A haunting, unexaggerated Winterreise from Mark Padmore and Mitsuko Uchida in Berkeley

United StatesUnited States Schubert, Winterreise: Mark Padmore (tenor), Dame Mitsuko Uchida (piano). Cal Performances. Hertz Hall, University of California, Berkeley. 17.3.2024. (HS)

Dame Mitsuko Uchida and Mark Padmore © Chris Lee

Schubert –  Winterreise Op.89, D911

Leave it to a couple of veteran classicists like Mark Padmore and Mitsuko Uchida to craft Schubert’s Winterreise into a performance of eloquence from understatement rather than outward histrionics.

Their traversal of this well-traveled song cycle at Hertz Hall conjured up a meaty range of fleeting images. They beautifully conveyed the contrasts between overwhelming grief and transient hope in Schubert’s music and Wilhelm Müller’s poetry. A full house remained rapt and silent through it all, allowing Padmore’s slender tenor and Uchida’s understated piano to create evocative mind-pictures.

Padmore, an Englishman known for his lyric tenor roles, stood quietly through most of the performance, his knees often slightly bent to suggest the protagonist’s woebegone grief and rudderless mien upon losing his lover. He used only minimal vibrato, the straight tone amplifying the sense of alienation is the words.

The first song, ‘Gute Nacht’, was a study in diminuendos, each line starting with clear presence and gradually sinking along with the minor-key melodic line to a muffled softness. Even the last verse, for which Schubert shifts into major, kept the same tone instead of suggesting any sort of uplifting.

Uchida at the piano, in the first of two Berkeley concerts (next Sunday it’s Mozart with the Mahler Orchestra), resisted any urge for show-off pianism, instead caressing Schubert’s exquisitely crafted music, even in passages usually played with virtuosic flair. She brought out subtle details in tone to distinguish the text’s shifts. These efforts were especially fragrant in ‘Der Lindenbaum’, which she played with a seamless legato. She colored the initial fond memories of lovesick carvings on a tree with a different hue from the cold wind of bitterness at the end of the song and, despite a slow tempo, there was a steady pace in the walking music underlying it. The tempo allowed space for Padmore to tell the tale gracefully.

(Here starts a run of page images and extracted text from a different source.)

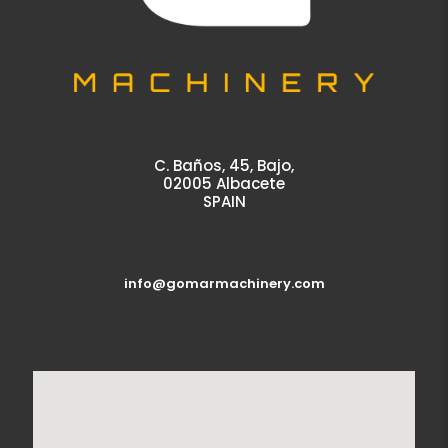
C. Baños, 45, Bajo,
02005 Albacete
SPAIN
info@gomarmachinery.com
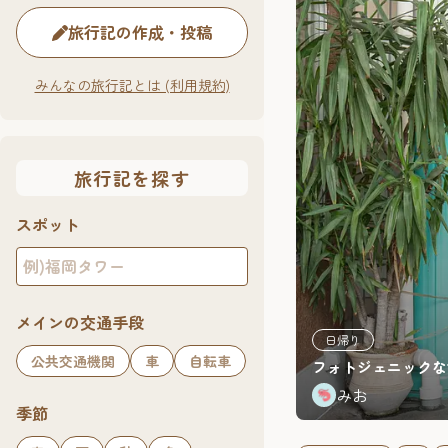
旅行記の作成・投稿
みんなの旅行記とは (利用規約)
旅行記を探す
スポット
メインの交通手段
日帰り
公共交通機関
車
自転車
フォトジェニックな
みお
季節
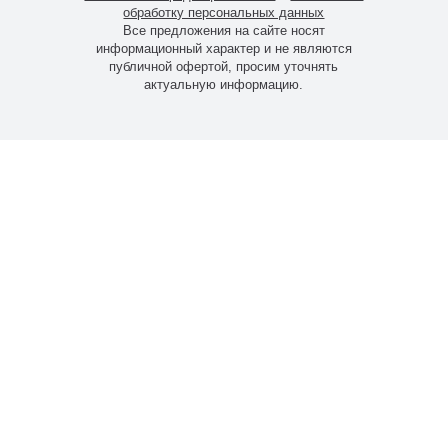
обработку персональных данных
Все предложения на сайте носят
информационный характер и не являются
публичной офертой, просим уточнять
актуальную информацию.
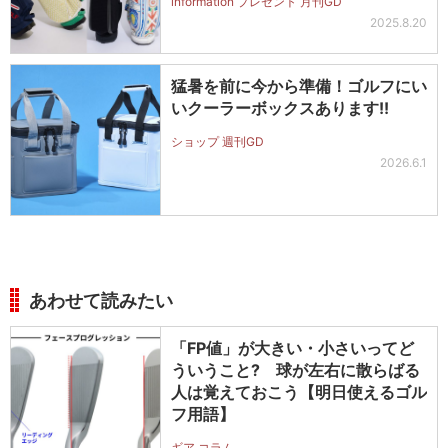
information プレゼント 月刊GD
2025.8.20
猛暑を前に今から準備！ゴルフにい
いクーラーボックスあります!!
ショップ 週刊GD
2026.6.1
あわせて読みたい
「FP値」が大きい・小さいってど
ういうこと? 球が左右に散らばる
人は覚えておこう【明日使えるゴル
フ用語】
ギア コラム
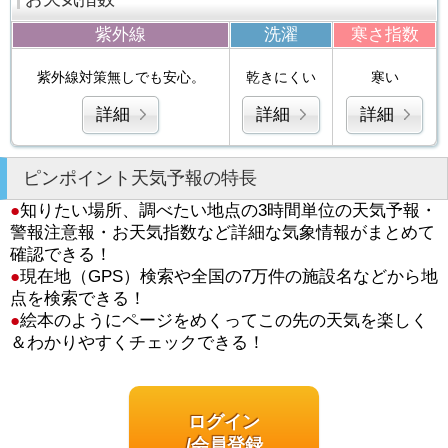
紫外線
洗濯
寒さ指数
紫外線対策無しでも安心。
乾きにくい
寒い
詳細
詳細
詳細
ピンポイント天気予報の特長
●
知りたい場所、調べたい地点の3時間単位の天気予報・
警報注意報・お天気指数など詳細な気象情報がまとめて
確認できる！
●
現在地（GPS）検索や全国の7万件の施設名などから地
点を検索できる！
●
絵本のようにページをめくってこの先の天気を楽しく
＆わかりやすくチェックできる！
ログイン
/会員登録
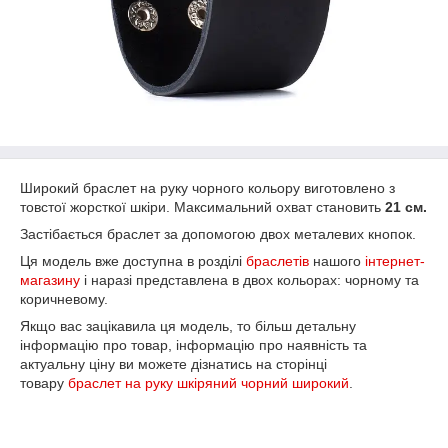
Широкий браслет на руку чорного кольору виготовлено з
товстої жорсткої шкіри. Максимальний охват становить
21 см.
Застібається браслет за допомогою двох металевих кнопок.
Ця модель вже доступна в розділі
браслетів
нашого
інтернет-
магазину
і наразі представлена в двох кольорах: чорному та
коричневому.
Якщо вас зацікавила ця модель, то більш детальну
інформацію про товар, інформацію про наявність та
актуальну ціну ви можете дізнатись на сторінці
товару
браслет на руку шкіряний чорний широкий
.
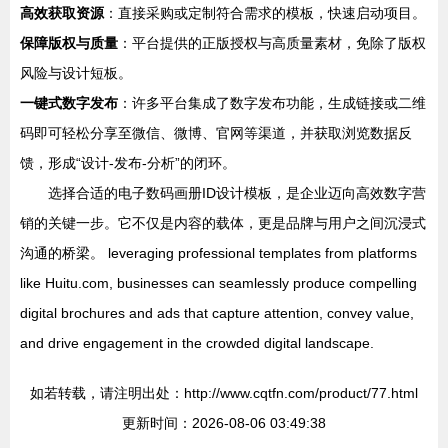
高效获取资源
：直接采购或定制符合需求的模板，快速启动项目。
保障版权与质量
：平台提供的正版授权与高质量素材，免除了版权
风险与设计短板。
一键式数字发布
：许多平台集成了数字发布功能，生成链接或二维
码即可轻松分享至微信、微博、官网等渠道，并获取浏览数据反
馈，形成“设计-发布-分析”的闭环。
选择合适的电子数码画册ID设计模板，是企业迈向高效数字营
销的关键一步。它不仅是内容的载体，更是品牌与用户之间沉浸式
沟通的桥梁。 leveraging professional templates from platforms
like Huitu.com, businesses can seamlessly produce compelling
digital brochures and ads that capture attention, convey value,
and drive engagement in the crowded digital landscape.
如若转载，请注明出处：http://www.cqtfn.com/product/77.html
更新时间：2026-08-06 03:49:38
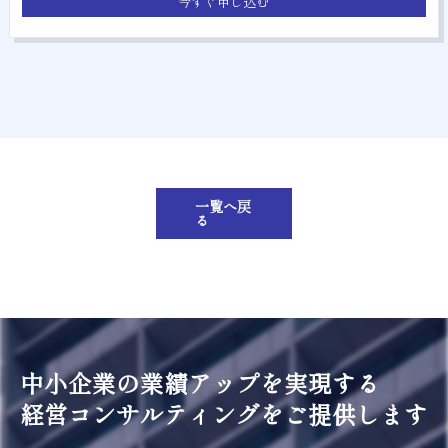
今すぐ申し込む
一覧へ戻
る
中小企業の業績アップを実現する
経営コンサルティングをご提供します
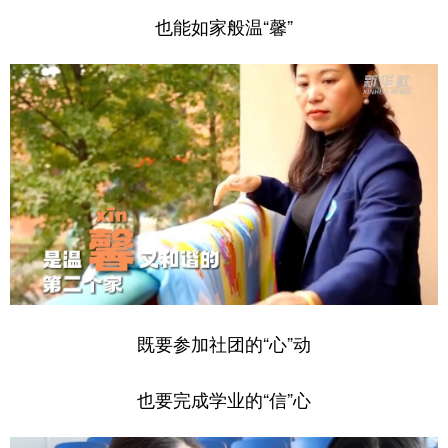
也能如家般温“馨”
既要参加社团的“心”动
也要完成学业的“信”心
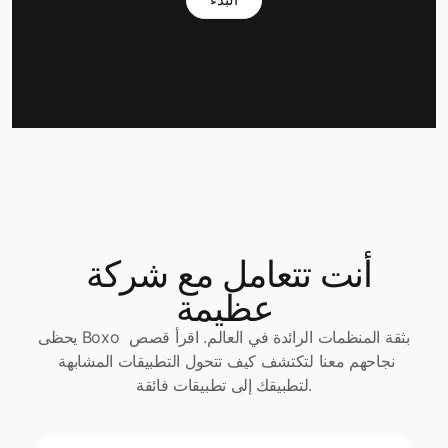
أنت تتعامل مع شركة 
عظيمة
يحظى Boxo بثقة المنظمات الرائدة في العالم. اقرأ قصص 
نجاحهم معنا لتكتشف كيف تتحول التطبيقات المشابهة 
لتطبيقك إلى تطبيقات فائقة.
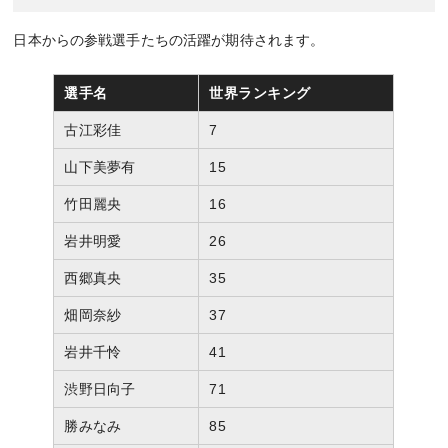
日本からの参戦選手たちの活躍が期待されます。
選手名
世界ランキング
古江彩佳
7
山下美夢有
15
竹田麗央
16
岩井明愛
26
西郷真央
35
畑岡奈紗
37
岩井千怜
41
渋野日向子
71
勝みなみ
85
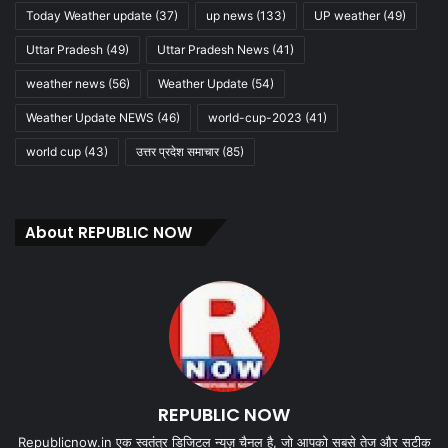
Today Weather update
(37)
up news
(133)
UP weather
(49)
Uttar Pradesh
(49)
Uttar Pradesh News
(41)
weather news
(56)
Weather Update
(54)
Weather Update NEWS
(46)
world-cup-2023
(41)
world cup
(43)
उत्तर प्रदेश समाचार
(85)
About REPUBLIC NOW
REPUBLIC NOW
Republicnow.in एक स्वतंत्र डिजिटल न्यूज़ चैनल है, जो आपको सबसे तेज और सटीक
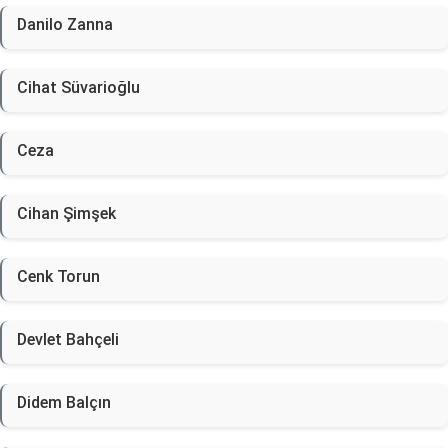
Danilo Zanna
Cihat Süvarioğlu
Ceza
Cihan Şimşek
Cenk Torun
Devlet Bahçeli
Didem Balçın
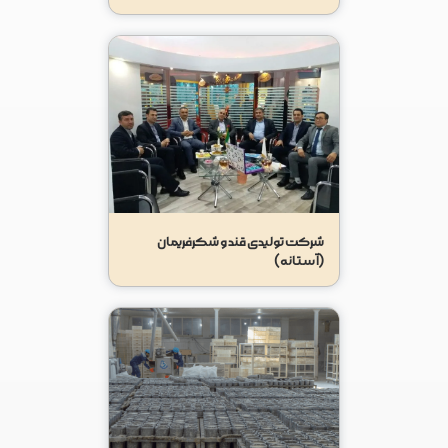
شرکت تولیدی قند و شکرفریمان
(آستانه)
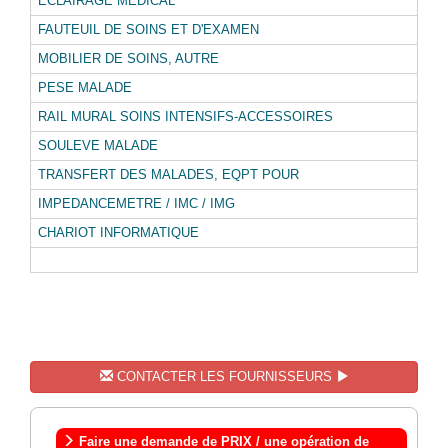
ECLAIRAGE MEDICAL
FAUTEUIL DE SOINS ET D'EXAMEN
MOBILIER DE SOINS, AUTRE
PESE MALADE
RAIL MURAL SOINS INTENSIFS-ACCESSOIRES
SOULEVE MALADE
TRANSFERT DES MALADES, EQPT POUR
IMPEDANCEMETRE / IMC / IMG
CHARIOT INFORMATIQUE
CONTACTER LES FOURNISSEURS
Faire une demande de PRIX / une opération de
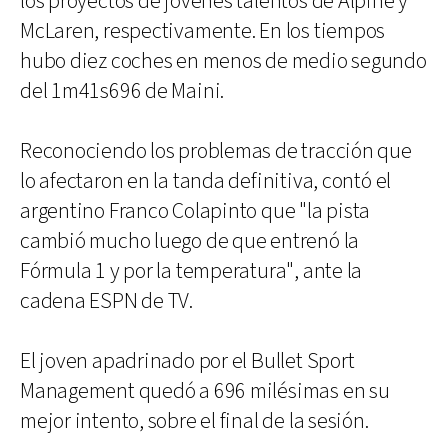
los proyectos de jóvenes talentos de Alpine y
McLaren, respectivamente. En los tiempos
hubo diez coches en menos de medio segundo
del 1m41s696 de Maini.
Reconociendo los problemas de tracción que
lo afectaron en la tanda definitiva, contó el
argentino Franco Colapinto que "la pista
cambió mucho luego de que entrenó la
Fórmula 1 y por la temperatura", ante la
cadena ESPN de TV.
El joven apadrinado por el Bullet Sport
Management quedó a 696 milésimas en su
mejor intento, sobre el final de la sesión.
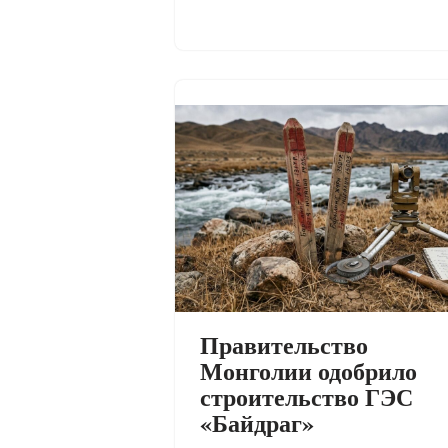
Правительство
Монголии одобрило
строительство ГЭС
«Байдраг»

Her playing helped frame such songs as ‘Gefrone Träinen’, which relished the pointed rhythms depicting the frozen drops without overdoing it. The brisk tempo of ‘Rückblick’ underlined the song’s fleeting ‘backward glance’, and Padmore responded with crisp patter.

He found a softer tone for the last stanza of ‘Die Wetterfahne’, when the atmosphere changes from a picture of the wind-rocked weathervane to its echoes indoors. The tenor conveyed a sense of humility and dignity for ‘Auf dem Flusse’, answering the quiet ripples from the piano with a sense of wonder at the memory. ‘Frühlingstraum’ had clarity and sweetness, even in a voice without vibrato. There was never a sense of reaching for high notes, not even in the ‘Die Post’, where the music ventures above the staff before falling into resignation.

There was a welcome unanimity in all these details. Especially fine was the way that they would, as one, hold a pause a bit longer or decide when to push the tempo. This produced a feeling of naturalness in the storytelling as well as the music.

In the final song, ‘Der Leiermann’, a slower than usual tempo and an almost withdrawn aspect to the vocal lines made the moment especially heartbreaking. Our narrator encounters a hurdy-gurdy player standing on the ice but continuing to grind out the music and considers giving up entirely and joining him. Even without histrionics, this quiet approach created precisely the ambiguity Schubert wanted.

After the recital, leaving the sadness inside and stepping into the sunny spring weather outside the auditorium somehow did not make the experience even more morose. The musical interpretation left me with an unexpected sense of hope, that maybe our wanderer might actually have found solace at the end.